In one of the largest studies of its kind, UCSF researchers have found that eating lots of fruits and vegetables -- particularly vegetables -- is associated with about a 50 percent reduction in the risk of developing pancreatic cancer.

The vegetables most strongly associated with increased protection were onions, garlic, beans, yellow vegetables (such as carrots, yams, sweet potatoes, corn and yellow squash), dark leafy vegetables and cruciferous vegetables. Light-green vegetables, tomatoes and tomato products showed weaker protective benefits.

Fruits were found to be protective but significantly less so than vegetables, with citrus fruits and citrus juices most protective.

Food and Lung cancer:

In a 1998 study of 29,133 male smokers in Finland, men who took vitamin E to prevent lung cancer had 32 percent fewer new cases of prostate cancer than men who took the placebo. Some men also took beta carotene, but neither substance helped prevent lung cancer.

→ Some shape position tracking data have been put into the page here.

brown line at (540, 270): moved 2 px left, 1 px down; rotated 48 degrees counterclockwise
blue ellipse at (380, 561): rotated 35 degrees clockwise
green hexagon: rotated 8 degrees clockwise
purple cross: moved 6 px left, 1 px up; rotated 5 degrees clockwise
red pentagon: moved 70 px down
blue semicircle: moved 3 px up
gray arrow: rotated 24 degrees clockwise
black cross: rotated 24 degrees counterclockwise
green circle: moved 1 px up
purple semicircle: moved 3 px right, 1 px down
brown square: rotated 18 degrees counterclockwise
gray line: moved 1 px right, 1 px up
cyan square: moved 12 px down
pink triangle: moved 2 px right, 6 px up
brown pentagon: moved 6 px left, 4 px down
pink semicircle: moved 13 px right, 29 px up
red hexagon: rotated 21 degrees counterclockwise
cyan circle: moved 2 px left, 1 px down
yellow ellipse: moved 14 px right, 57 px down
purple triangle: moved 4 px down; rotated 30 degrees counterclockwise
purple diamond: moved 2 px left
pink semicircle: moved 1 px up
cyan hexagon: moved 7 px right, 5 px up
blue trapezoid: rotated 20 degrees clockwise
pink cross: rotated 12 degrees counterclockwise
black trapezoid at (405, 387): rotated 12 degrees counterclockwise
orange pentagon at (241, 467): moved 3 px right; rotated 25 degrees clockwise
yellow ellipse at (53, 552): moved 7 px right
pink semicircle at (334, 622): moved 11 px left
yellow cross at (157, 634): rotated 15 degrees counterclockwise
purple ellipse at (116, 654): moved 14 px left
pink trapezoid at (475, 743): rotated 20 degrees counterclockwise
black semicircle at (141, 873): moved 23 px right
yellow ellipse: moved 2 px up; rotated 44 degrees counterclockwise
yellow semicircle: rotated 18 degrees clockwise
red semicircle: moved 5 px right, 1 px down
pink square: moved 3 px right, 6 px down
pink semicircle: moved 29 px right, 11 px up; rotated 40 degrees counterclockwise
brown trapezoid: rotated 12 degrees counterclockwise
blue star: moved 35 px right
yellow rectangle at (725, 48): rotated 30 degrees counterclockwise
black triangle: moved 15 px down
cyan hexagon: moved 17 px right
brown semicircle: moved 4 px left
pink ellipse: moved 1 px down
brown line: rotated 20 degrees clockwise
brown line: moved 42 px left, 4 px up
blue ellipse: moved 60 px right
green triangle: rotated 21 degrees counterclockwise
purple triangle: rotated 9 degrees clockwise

People who have quit smoking can further reduce their risk of developing lung cancer by adding lots of vegetables to their diet -- as measured by eating four or more servings of salads a week -- compared to people who quit but do not eat their veggies, report researchers at The University of Texas M. D. Anderson Cancer Center. The investigators also found that physical activity like gardening reduces risk of developing the cancer in "former-smokers" by up to 45 percent, compared to former smokers who don't garden.

The research team also found that current smokers have a two-fold higher risk of developing lung cancer if they eat three servings or less of salad a week, compared to current smokers who do eat four or more salads weekly.